The 20 cities in the West that Americans are leaving in droves

Image
Nearly a quarter million more people moved out of Los Angeles than moved in between 2010 and 2018. Kevork Djansezian/Getty Images
  • Several Western cities saw large parts of their population move away since the start of the decade.
  • We found the 20 metro areas in the West with the most net outmigration between 2010 and 2018, adjusted by the size of the 2010 population.
  • Visit Business Insider’s homepage for more stories.

Overall, the Western part of the US has historically been a big destination for Americans seeking opportunity.

But not every part of the West has recently been benefiting from that historical trend.

Using data from the Census Bureau’s Population Estimates program, we found the metropolitan areas located in the Western states with the most negative net migration between 2010 and 2018, adjusted by the size of the 2010 metro area population.

Net migration measures the number of people who moved into the metro area from some other part of the US or another country, minus the number of people who left the metro area over that period. That means the cities on our list saw many more people move out since 2010 than move in.

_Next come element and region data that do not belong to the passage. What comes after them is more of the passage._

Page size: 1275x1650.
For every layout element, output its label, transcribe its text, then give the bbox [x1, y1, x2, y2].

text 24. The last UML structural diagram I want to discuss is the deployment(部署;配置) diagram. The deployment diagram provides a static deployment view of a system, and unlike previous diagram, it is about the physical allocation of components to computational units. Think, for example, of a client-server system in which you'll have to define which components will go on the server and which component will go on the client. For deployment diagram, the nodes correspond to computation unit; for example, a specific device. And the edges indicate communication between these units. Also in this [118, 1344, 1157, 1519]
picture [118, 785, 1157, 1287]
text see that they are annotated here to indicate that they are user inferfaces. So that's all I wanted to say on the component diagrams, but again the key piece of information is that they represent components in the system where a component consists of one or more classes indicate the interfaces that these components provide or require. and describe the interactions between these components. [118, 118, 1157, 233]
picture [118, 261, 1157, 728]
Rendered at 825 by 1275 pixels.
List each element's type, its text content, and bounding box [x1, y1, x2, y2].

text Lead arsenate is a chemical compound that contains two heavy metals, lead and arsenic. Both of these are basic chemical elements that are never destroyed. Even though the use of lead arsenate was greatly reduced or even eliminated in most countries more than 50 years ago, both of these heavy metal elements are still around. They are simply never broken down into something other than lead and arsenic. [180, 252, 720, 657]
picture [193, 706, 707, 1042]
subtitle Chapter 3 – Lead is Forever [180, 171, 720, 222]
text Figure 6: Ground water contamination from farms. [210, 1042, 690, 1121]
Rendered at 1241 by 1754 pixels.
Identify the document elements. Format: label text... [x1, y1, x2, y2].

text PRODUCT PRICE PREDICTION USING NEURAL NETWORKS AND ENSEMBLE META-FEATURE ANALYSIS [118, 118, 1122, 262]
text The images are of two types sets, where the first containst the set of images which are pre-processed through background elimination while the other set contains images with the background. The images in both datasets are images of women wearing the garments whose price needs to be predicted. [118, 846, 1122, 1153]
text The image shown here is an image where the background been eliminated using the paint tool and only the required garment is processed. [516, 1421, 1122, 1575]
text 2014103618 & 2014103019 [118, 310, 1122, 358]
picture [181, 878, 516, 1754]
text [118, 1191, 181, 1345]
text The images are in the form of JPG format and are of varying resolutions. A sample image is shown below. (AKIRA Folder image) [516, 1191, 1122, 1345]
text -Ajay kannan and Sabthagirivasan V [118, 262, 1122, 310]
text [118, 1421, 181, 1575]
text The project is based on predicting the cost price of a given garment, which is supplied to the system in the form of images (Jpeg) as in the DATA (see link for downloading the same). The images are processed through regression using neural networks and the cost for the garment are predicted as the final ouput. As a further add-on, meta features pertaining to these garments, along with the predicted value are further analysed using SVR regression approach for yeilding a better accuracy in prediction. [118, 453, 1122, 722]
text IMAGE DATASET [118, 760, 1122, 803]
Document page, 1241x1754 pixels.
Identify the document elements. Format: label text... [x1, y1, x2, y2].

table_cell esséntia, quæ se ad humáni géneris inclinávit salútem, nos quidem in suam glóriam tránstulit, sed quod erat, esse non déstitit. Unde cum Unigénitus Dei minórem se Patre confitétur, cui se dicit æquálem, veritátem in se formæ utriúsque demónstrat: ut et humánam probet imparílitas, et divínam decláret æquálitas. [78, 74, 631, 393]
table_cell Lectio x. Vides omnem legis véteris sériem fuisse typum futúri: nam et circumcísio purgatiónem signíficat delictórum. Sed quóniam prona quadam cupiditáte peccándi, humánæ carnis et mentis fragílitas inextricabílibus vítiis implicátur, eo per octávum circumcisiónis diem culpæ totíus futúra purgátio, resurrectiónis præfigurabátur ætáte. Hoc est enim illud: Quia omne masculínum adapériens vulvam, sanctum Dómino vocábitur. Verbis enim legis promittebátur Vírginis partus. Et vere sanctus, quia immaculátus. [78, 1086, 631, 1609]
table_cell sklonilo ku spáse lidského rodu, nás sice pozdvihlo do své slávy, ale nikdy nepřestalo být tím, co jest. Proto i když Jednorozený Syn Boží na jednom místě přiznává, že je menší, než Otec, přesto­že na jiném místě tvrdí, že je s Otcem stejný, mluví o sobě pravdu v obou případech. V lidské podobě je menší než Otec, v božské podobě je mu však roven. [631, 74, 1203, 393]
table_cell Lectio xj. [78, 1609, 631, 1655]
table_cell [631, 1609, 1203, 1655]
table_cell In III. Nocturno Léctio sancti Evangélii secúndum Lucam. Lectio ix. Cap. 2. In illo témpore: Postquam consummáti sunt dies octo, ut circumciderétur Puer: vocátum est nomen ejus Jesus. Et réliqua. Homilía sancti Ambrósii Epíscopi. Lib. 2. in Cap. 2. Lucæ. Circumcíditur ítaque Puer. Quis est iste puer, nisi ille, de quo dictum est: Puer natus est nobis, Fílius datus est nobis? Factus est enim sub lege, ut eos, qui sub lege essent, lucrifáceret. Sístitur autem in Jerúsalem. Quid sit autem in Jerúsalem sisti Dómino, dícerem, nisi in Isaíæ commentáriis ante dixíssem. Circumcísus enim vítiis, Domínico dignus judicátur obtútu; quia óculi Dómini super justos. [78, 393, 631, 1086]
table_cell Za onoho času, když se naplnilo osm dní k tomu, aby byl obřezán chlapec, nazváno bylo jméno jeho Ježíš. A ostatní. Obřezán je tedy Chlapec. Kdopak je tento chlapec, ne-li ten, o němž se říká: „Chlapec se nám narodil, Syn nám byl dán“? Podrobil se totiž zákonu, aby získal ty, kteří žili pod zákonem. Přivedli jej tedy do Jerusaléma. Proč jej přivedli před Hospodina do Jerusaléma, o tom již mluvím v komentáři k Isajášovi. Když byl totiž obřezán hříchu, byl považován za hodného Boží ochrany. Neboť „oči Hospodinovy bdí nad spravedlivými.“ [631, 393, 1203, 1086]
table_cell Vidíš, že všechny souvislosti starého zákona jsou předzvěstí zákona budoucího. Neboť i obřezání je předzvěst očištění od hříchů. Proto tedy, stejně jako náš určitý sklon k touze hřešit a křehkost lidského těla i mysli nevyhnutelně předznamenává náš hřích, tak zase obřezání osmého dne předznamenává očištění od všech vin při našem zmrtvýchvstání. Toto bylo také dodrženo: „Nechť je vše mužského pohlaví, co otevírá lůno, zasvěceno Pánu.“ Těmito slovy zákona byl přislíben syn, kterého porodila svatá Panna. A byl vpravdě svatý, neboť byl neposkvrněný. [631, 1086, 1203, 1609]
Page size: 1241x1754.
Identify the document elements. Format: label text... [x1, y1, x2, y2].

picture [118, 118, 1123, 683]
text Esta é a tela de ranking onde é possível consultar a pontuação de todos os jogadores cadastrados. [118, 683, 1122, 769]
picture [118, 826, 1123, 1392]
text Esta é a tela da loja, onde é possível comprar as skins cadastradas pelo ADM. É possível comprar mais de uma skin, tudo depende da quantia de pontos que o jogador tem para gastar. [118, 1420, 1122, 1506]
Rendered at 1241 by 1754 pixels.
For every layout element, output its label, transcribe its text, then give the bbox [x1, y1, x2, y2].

Here are the 20 Western cities with the most net outmigration as a share of the 2010 population:


20. Merced, California, had a net population loss from migration of 1,666 between 2010 and 2018 — 0.7% of the metro’s 2010 population of 255,793.

Image

19. Pocatello, Idaho, had a net population loss from migration of 647 between 2010 and 2018 — 0.8% of the metro’s 2010 population of 82,839.

Image

18. Fresno, California, had a net population loss from migration of 10,112 between 2010 and 2018 — 1.1% of the metro’s 2010 population of 930,450.

Image

17. Yuba City, California, had a net population loss from migration of 1,815 between 2010 and 2018 — 1.1% of the metro’s 2010 population of 166,892.

Image

16. Bakersfield, California, had a net population loss from migration of 10,776 between 2010 and 2018 — 1.3% of the metro’s 2010 population of 839,631.

Image

15. Oxnard-Thousand Oaks-Ventura, California, had a net population loss from migration of 10,891 between 2010 and 2018 — 1.3% of the metro’s 2010 population of 823,318.

Image

14. Los Angeles-Long Beach-Anaheim, California, had a net population loss from migration of 226,757 between 2010 and 2018 — 1.8% of the metro’s 2010 population of 12,828,837.

Image

13. Las Cruces, New Mexico, had a net population loss from migration of 3,755 between 2010 and 2018 — 1.8% of the metro’s 2010 population of 209,233.

Image

12. Honolulu, Hawaii, had a net population loss from migration of 19,098 between 2010 and 2018 — 2.0% of the metro’s 2010 population of 953,207.

Image

11. Madera, California, had a net population loss from migration of 3,700 between 2010 and 2018 — 2.5% of the metro’s 2010 population of 150,865.

Image

10. Great Falls, Montana, had a net population loss from migration of 2,252 between 2010 and 2018 — 2.8% of the metro’s 2010 population of 81,327.

Image

9. Salinas, California, had a net population loss from migration of 12,323 between 2010 and 2018 — 3.0% of the metro’s 2010 population of 415,057.

Image

8. Visalia-Porterville, California, had a net population loss from migration of 14,597 between 2010 and 2018 — 3.3% of the metro’s 2010 population of 442,179.

Image

7. Anchorage, Alaska, had a net population loss from migration of 13,566 between 2010 and 2018 — 3.6% of the metro’s 2010 population of 380,821.

Image

6. Yakima, Washington, had a net population loss from migration of 9,471 between 2010 and 2018 — 3.9% of the metro’s 2010 population of 243,231.

Image

5. El Centro, California, had a net population loss from migration of 9,701 between 2010 and 2018 — 5.6% of the metro’s 2010 population of 174,528.

Image

4. Sierra Vista-Douglas, Arizona, had a net population loss from migration of 7,484 between 2010 and 2018 — 5.7% of the metro’s 2010 population of 131,346.

Image

3. Fairbanks, Alaska, had a net population loss from migration of 8,736 between 2010 and 2018 — 9.0% of the metro’s 2010 population of 97,581.

Image

2. Farmington, New Mexico, had a net population loss from migration of 11,873 between 2010 and 2018 — 9.1% of the metro’s 2010 population of 130,044.

Image

1. Hanford-Corcoran, California, had a net population loss from migration of 14,567 between 2010 and 2018 — 9.5% of the metro’s 2010 population of 152,982.